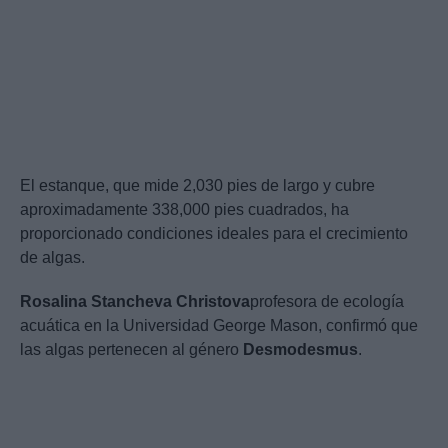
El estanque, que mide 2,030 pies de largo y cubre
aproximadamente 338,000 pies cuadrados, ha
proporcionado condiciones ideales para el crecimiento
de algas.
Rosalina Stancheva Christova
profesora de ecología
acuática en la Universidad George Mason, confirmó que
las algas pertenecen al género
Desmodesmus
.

──────────────────────────────

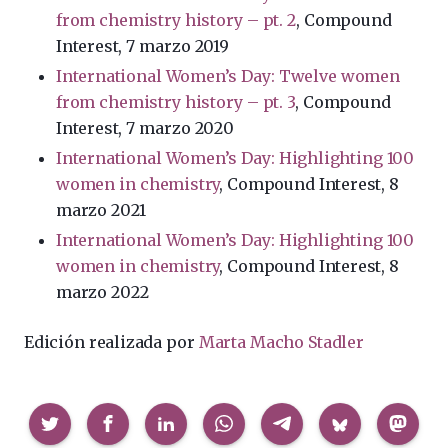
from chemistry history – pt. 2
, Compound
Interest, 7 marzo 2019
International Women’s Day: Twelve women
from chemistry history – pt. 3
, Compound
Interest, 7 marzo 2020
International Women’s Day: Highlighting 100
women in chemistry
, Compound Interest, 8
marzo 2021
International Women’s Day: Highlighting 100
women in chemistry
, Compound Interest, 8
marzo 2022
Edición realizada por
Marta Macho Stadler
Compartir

──────────────────────────────

Wherever a line in the records above includes "pies", count it, then give the total and nothing besides.

[Expected answer]
2